Is there any cross-examination?
M. DEBENEST: Witness, you spoke a short while ago of the negotiations which you undertook with delegates of the London Government. Are you aware of the fact that these delegates, before undertaking the negotiations with the Reich Commissioner in April 1945, laid down as a condition that no more people would be shot because of attacks against any German civil or military authority unless a court sentence had first been pronounced?
SCHWEBEL: Yes.
M. DEBENEST: As a further question did those delegates not request the Reich Commissioner whether the SS would conform to the conditions of an agreement which would put an end to hostilities?
SCHWEBEL: That also took place. After that time, nothing more was undertaken against the resistance movement.

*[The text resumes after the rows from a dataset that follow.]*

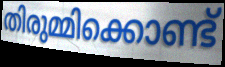
തിരുമ്മിക്കൊണ്ട്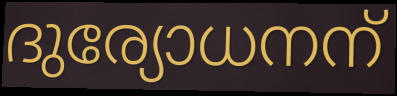
ദുര്യോധനന്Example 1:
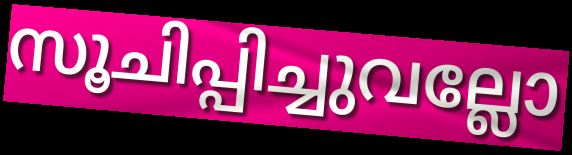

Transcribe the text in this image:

സൂചിപ്പിച്ചുവല്ലോ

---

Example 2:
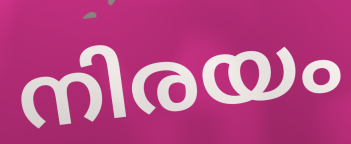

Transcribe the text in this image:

നിരയം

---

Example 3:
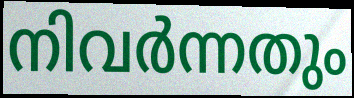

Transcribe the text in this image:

നിവർന്നതും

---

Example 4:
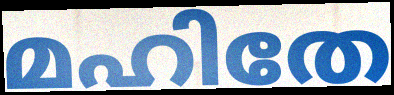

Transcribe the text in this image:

മഹിതേ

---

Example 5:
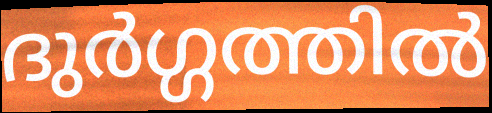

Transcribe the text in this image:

ദുർഗ്ഗത്തിൽ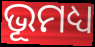
ଭୂମଧ୍ୟ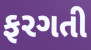
ફરગતીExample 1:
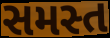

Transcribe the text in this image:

સમસ્ત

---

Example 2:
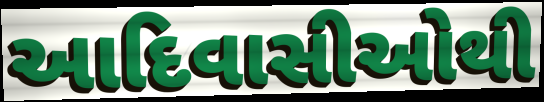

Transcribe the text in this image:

આદિવાસીઓથી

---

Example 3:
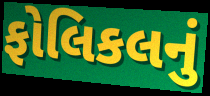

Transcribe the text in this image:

ફોલિકલનું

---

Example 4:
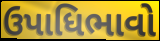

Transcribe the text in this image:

ઉપાધિભાવો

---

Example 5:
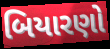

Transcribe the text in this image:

બિયારણો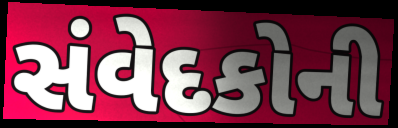
સંવેદકોની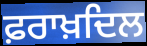
ਫ਼ਰਾਖ਼ਦਿਲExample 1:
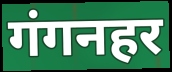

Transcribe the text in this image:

गंगनहर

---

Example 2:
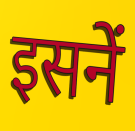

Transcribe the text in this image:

इसनें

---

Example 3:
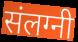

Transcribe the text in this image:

संलग्नी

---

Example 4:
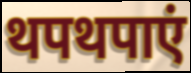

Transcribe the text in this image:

थपथपाएं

M. DEBENEST: Very good. Is it correct to say that the Reich Commissioner replied that in his capacity as Obergruppenführer of the SS he was in a position to force the SS to observe the conditions of this agreement and that he could answer for it?
SCHWEBEL: An agreement in its true sense—all these conversations were gentlemen’s agreements...
M. DEBENEST: Wait a minute. No, I am asking you whether the Reich Commissioner made that reply to the negotiators, that is, the delegates of the London Government?